The Web Standards Project Skewers IE5
Friday March 19th, 1999
IE5 is "an opportunity lost", according to the Web Standards Project. The WSP, you may recall, recently claimed responsibility for mozilla.org moving towards an NGLayout based engine for Mozilla 5.
MozillaZine has been claiming for months that IE5 wouldn't be standards compliant (and we wish we had wagered money on it). It was obvious from articles regarding IE5, and from appearances at developer meetings by Microsoft executives that they were planning to ship IE5 whether they were compliant or not. They refused to commit when asked to, and fell back on the excuse of tight shipping schedules.
In other news, another developer's release of Mozilla is tentatively scheduled for the end of the month, so check back for updates.
Thanks to Derick Phillips for the WSP news.
#26 Re:The Web Standards Project Skewers IE5
by Numen <email@example.com>
Wednesday March 24th, 1999 4:20 AM
You are replying to this message
Do you think maybe that MS are banking on the fact that by the time Mozilla finaly goes gold, IE6 will be in beta.

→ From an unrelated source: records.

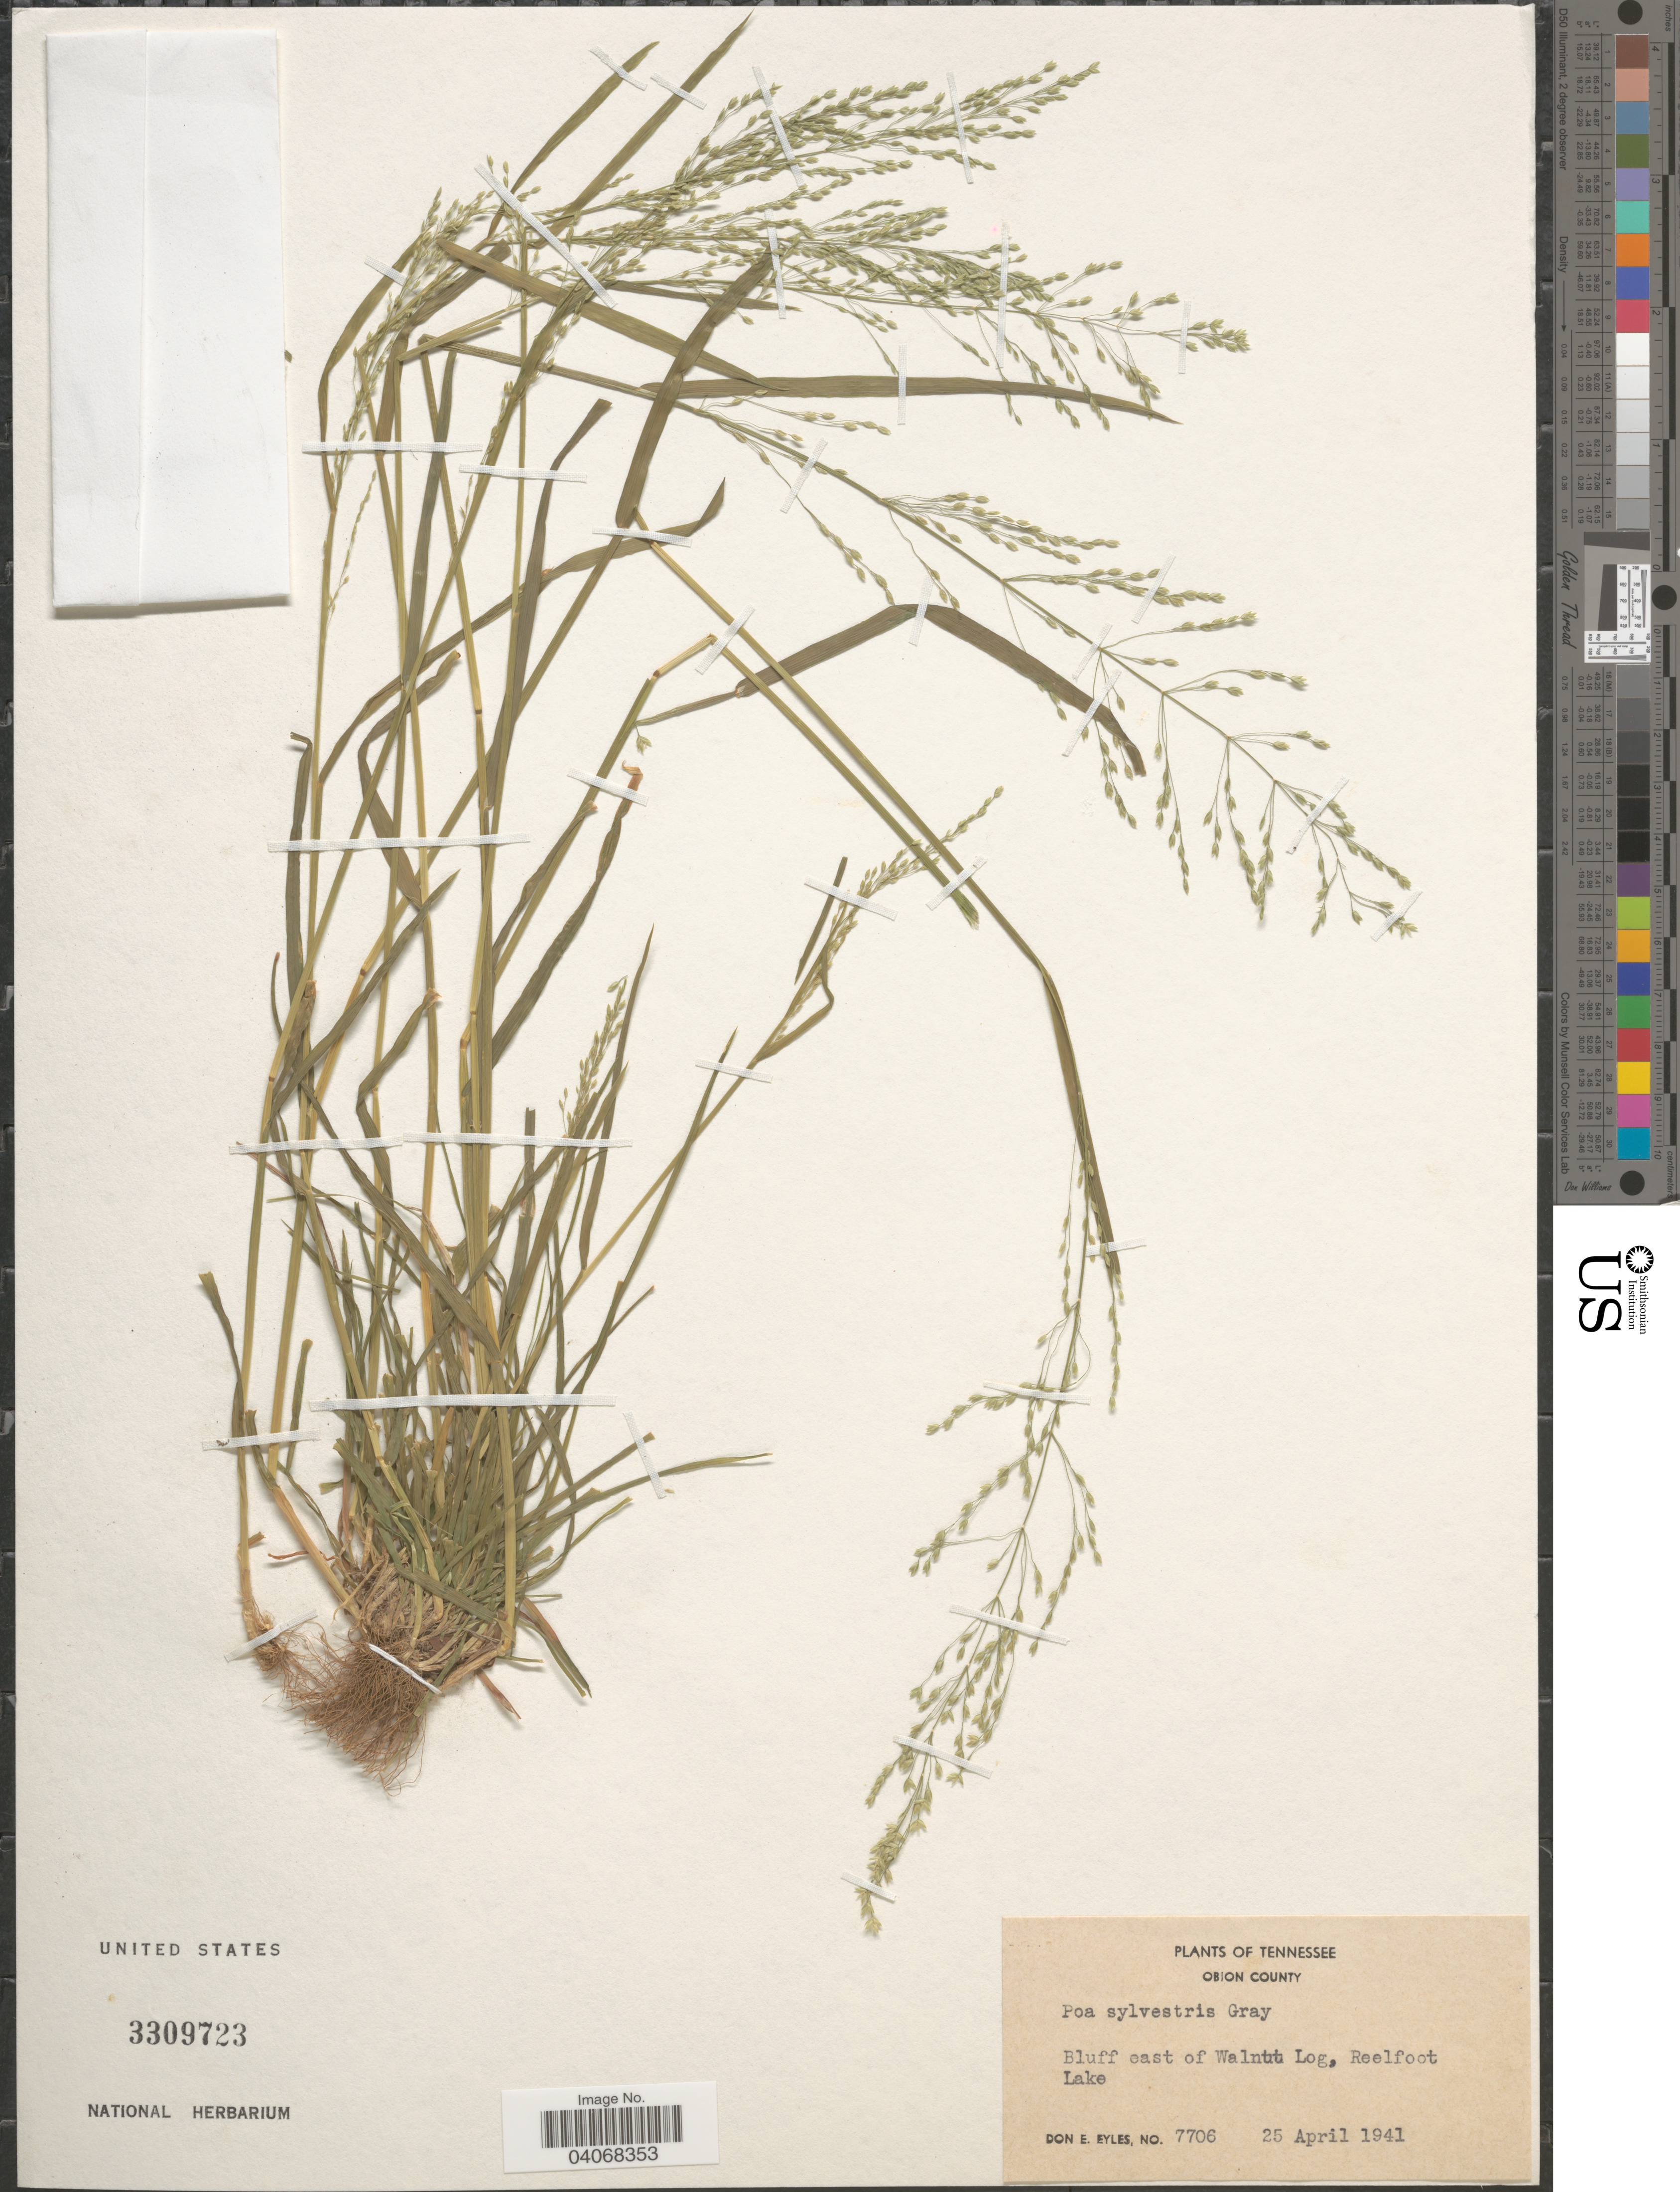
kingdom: Plantae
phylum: Tracheophyta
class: Liliopsida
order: Poales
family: Poaceae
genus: Poa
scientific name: Poa sylvestris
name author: A. Gray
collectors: D. Eyles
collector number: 7706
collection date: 1941-04-25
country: United States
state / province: Tennessee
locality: Obion County. Bluff east of Walnut Log, Reelfoot Lake.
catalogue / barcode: US 3309723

By that point any web designer wishing to play with XML + CSS and/or XSL (all be it only partialy compliant) will have been doing so for maybe 6 months in IE5.
Think about it. Unless Mozilla can go gold within a within the next 6 months it's lost as IE6 will be hot on it's tails.
You can bash IE5 all you want but *it is the most widely compliant browser in the market*.
Crow when Mozilla goes gold, to do so before simply reads as childish zealotry, as witnessed during the demise of OS/2, regardless of the fact that OS/2 Warp was a better OS than Windows.
I genuinely hope that Mozilla is released as the better browser, but every time I come over here are start gagging on the anti-MS BS.
I support the goal of producing the best browser possible, simply because that's a worthwhile goal. Trying to turn the issue into a Jihad is at best childish and at worst alienates an awful lot of developers.
Please, build yourself up, don't work at being the tallest by knocking the other chap down.
On a final note...
I have yet to see a post asking the obvious question...
"What can we learn from IE5?"
Until that question is addressed this cannot be regarded as a mature product venture.